→ **Exercise**
How many lines in the records below contain the word "categories"? Case counts. Reply with the number alone.
-------- Source data --------
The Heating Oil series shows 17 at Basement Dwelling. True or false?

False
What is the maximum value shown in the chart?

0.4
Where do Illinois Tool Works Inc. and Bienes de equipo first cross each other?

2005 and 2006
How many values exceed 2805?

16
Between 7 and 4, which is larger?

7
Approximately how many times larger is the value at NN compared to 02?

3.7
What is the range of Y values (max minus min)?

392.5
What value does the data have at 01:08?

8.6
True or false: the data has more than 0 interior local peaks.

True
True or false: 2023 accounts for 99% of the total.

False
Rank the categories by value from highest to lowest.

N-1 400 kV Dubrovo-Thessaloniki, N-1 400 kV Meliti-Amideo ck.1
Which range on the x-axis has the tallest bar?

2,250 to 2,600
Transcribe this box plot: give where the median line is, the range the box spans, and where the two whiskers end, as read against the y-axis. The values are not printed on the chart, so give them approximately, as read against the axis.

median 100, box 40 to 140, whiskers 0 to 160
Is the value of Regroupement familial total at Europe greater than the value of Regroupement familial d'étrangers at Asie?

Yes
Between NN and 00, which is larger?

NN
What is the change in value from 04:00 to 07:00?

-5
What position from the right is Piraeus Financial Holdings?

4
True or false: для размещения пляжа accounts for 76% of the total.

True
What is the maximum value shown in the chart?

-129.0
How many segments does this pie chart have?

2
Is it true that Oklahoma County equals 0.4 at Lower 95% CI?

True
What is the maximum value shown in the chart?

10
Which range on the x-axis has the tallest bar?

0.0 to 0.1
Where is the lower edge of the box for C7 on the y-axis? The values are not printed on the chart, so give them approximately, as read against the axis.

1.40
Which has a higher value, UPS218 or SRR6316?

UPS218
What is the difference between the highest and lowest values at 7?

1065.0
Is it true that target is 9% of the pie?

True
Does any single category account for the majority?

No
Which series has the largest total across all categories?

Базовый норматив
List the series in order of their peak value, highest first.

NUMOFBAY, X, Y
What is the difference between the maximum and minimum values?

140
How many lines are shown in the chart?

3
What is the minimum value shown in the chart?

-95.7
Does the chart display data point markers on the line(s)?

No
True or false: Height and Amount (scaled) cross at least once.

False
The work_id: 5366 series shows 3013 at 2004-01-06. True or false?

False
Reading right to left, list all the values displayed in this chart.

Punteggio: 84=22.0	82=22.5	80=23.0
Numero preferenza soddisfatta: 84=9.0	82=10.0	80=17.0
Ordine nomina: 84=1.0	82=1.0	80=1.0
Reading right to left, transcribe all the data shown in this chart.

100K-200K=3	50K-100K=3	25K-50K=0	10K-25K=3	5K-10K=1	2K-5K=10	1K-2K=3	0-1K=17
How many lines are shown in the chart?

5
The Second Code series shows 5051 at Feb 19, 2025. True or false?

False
--------
→ **Worked solution**
2